In turn, the worst damages to properties were caused by the evenys classified as FLOOD, followed by those classified as FLASH FLOOD and as HIGH SURF.
The differences with respect to our previous results across the US and on the time series 1950-2011 are not insignificant, and oughtn’t to be neglected by policy makers.
s<-CaliforniaData_2010$CROPDMG>0
availableCropDmgs<-sum(s)
grid.arrange(plot6, plot7, ncol = 2)
Let us take a brief look at the differences between the overall data across the US and the 2010 data for California.
Across the US from 1989 to 2010, floods were a major cause among weather events as regards injuries and property damages, while their virtual counterparts, heat and drought, were the major causes in fatalities and crop damages respectively.
In 2010, California saw high surfs as the major source of fatalities and injuries, while floods and/or flash floods were the major sources of economic damages.
This seems to confirm our initial hypothesis that the 2010 El-Niño’s impact on health-related and economic variables in a state such as Califonia was statistically significant. Furthermore, it suggests that the current, long-lasting drought in California could be reversed by the new, imminent El-Niño, provided proper measures of water conservation be put rapidly into operation.
With more time and space available, as a matter of course, one would want to make punctual comparisons between the 2010 data and the whole 1989-2010 time series for Californa, as well as analyze the El-Niño’s effects on aggregate data for some groups of El-Niño-wise relevant states: for instance, the whole of the US West Coast.

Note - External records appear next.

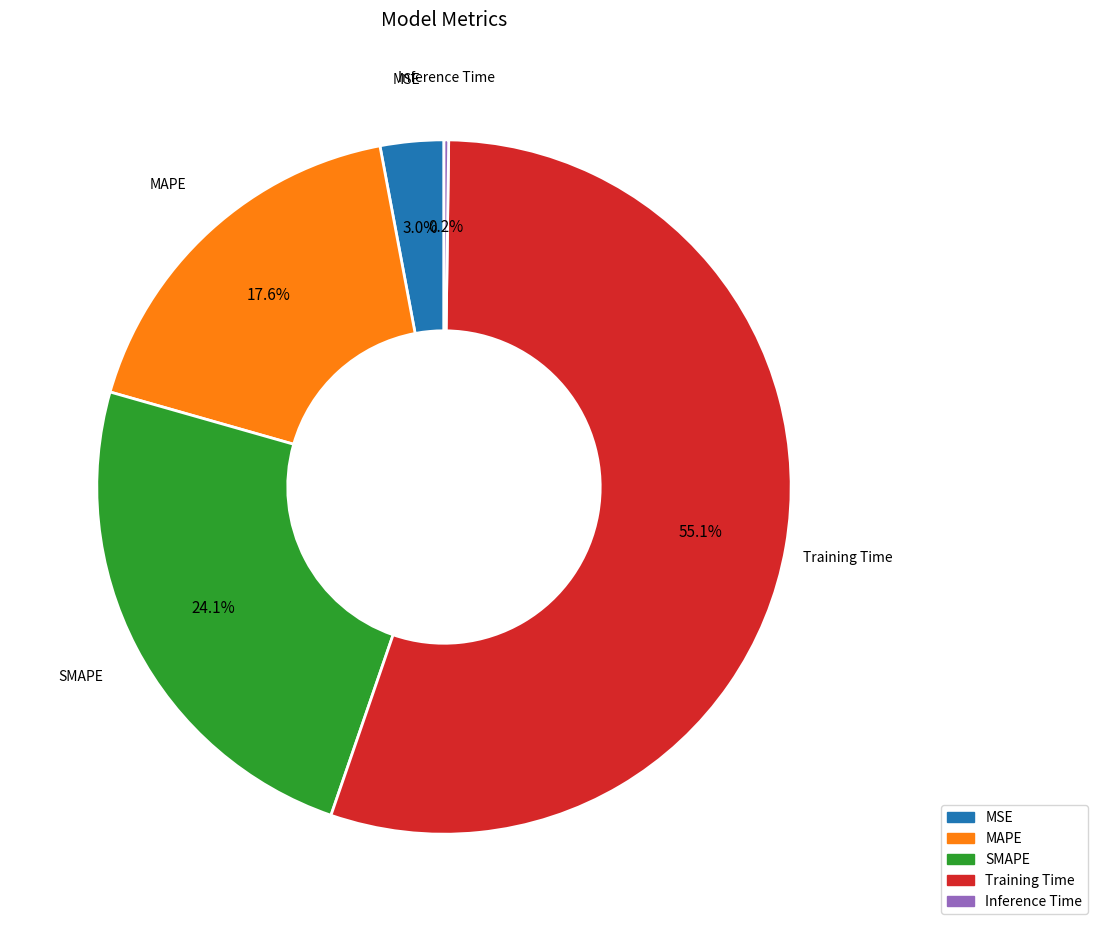

Does Training Time account for over 50% of the chart?

Yes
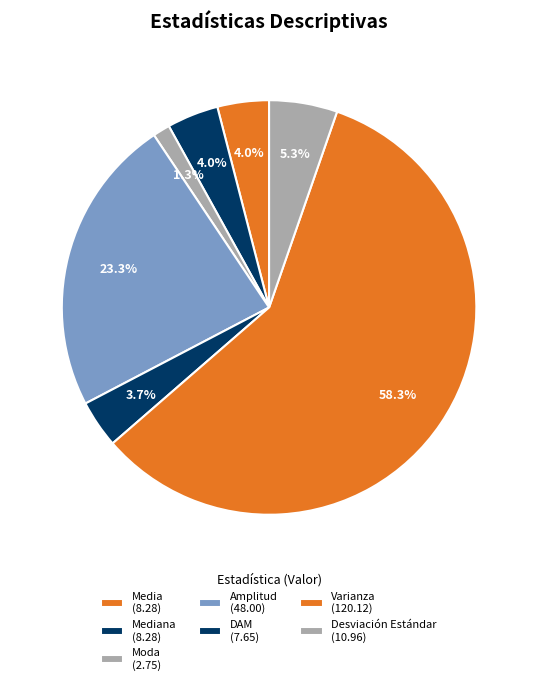

Which slice is the largest?

Varianza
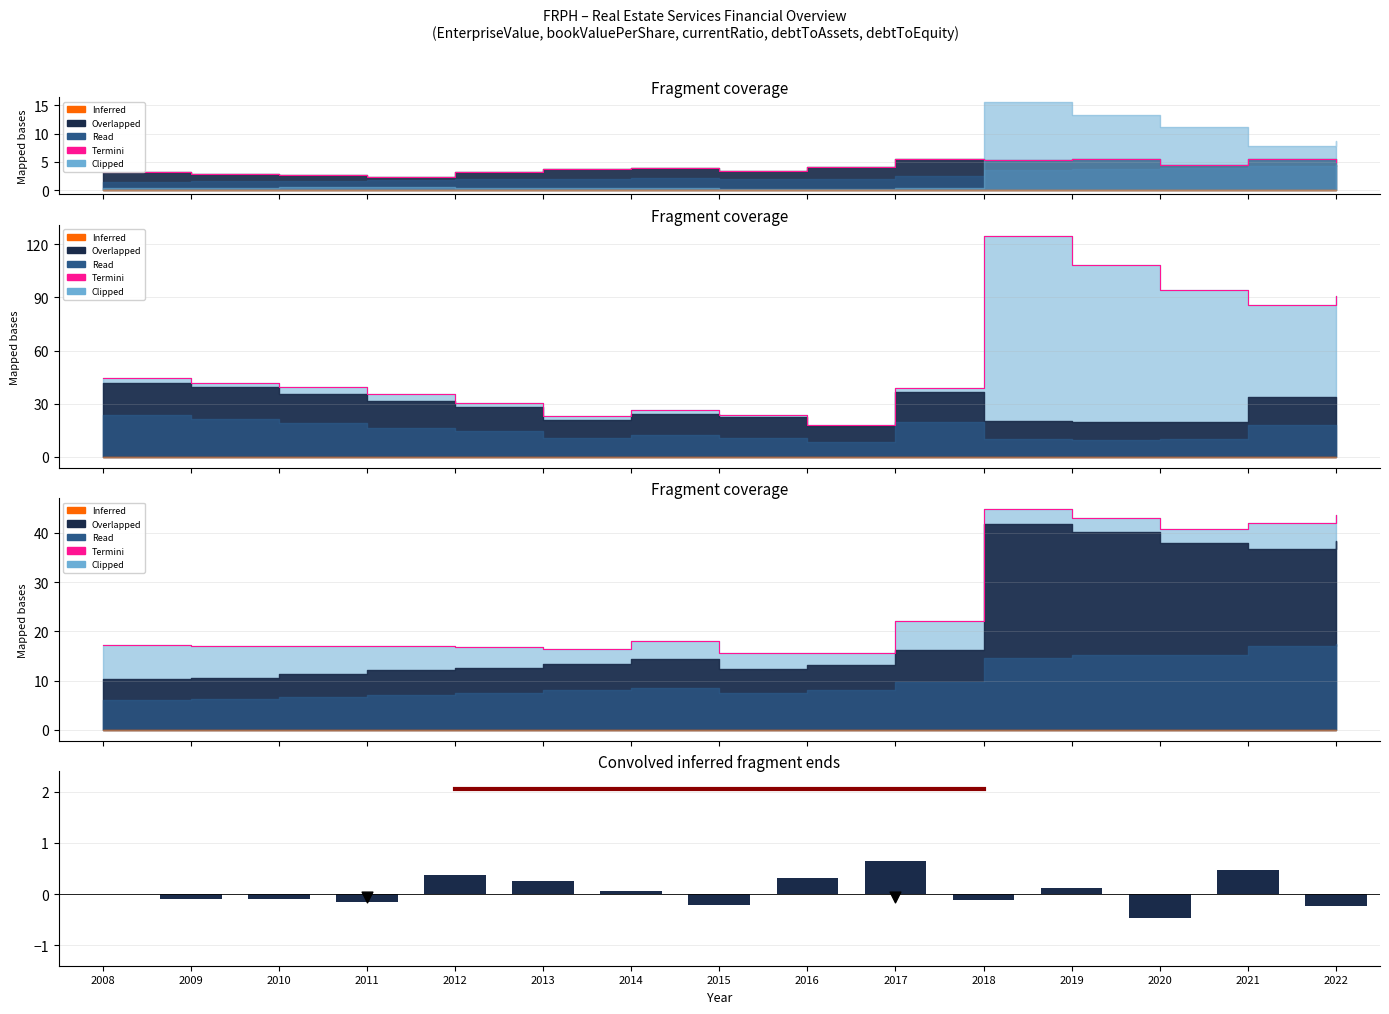

At which category is the sum across all series the highest?

2018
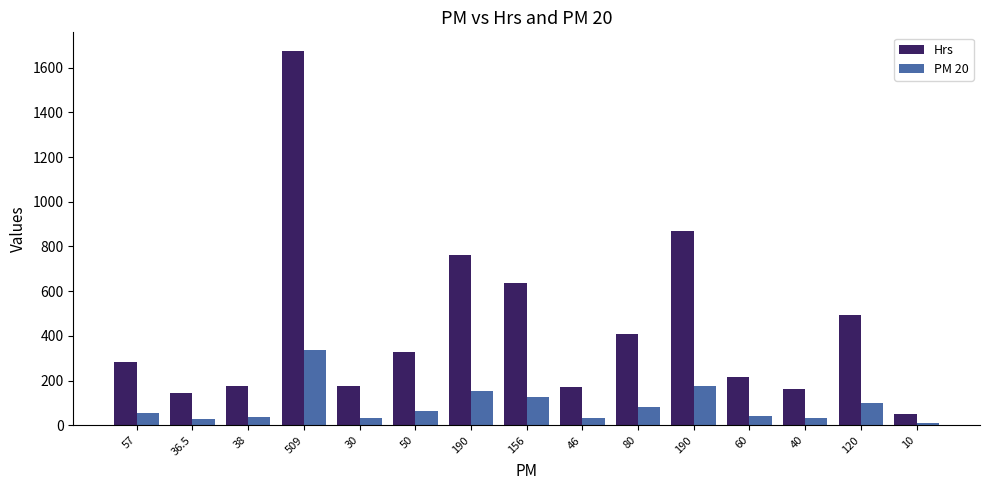

List the series in order of their overall mean, lowest first.

PM 20, Hrs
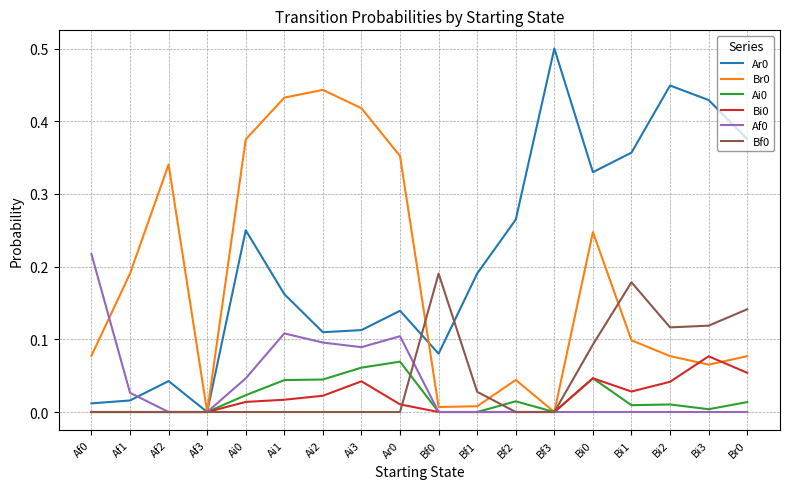

Is the value of Ar0 at Bf3 greater than the value of Af0 at Bf1?

Yes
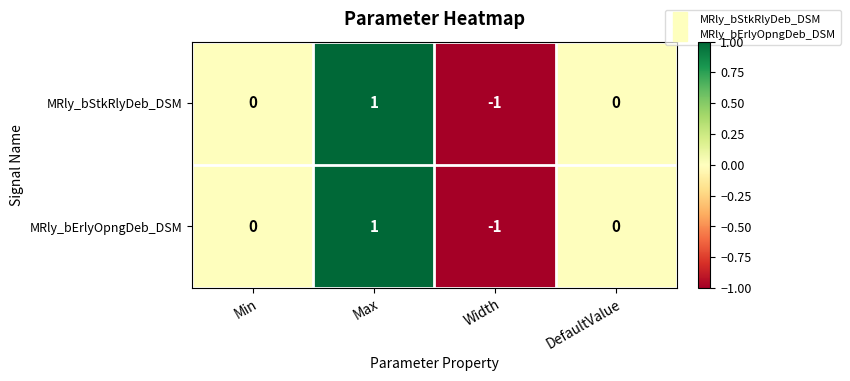

The MRly_bErlyOpngDeb_DSM series shows 0 at DefaultValue. True or false?

True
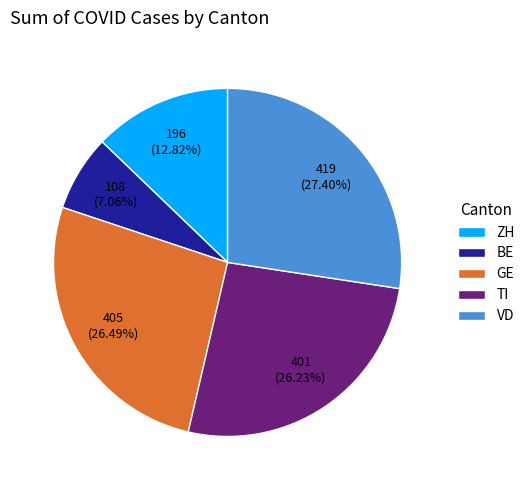

To the nearest percent, what percentage of the pie is ZH?

13%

A final caveat: It would seem that the 2010 California data for damages to crops are scarcely reliable, as the entire data set for California contains only 1 datum. According to this datum, as we said, flash floods caused $ 310^{6} in damages to crops. Yet, the fact that regarding damages to crops in 2010 in California, data are not available for any other weather event suggests that we are dealing here with an unreliable source.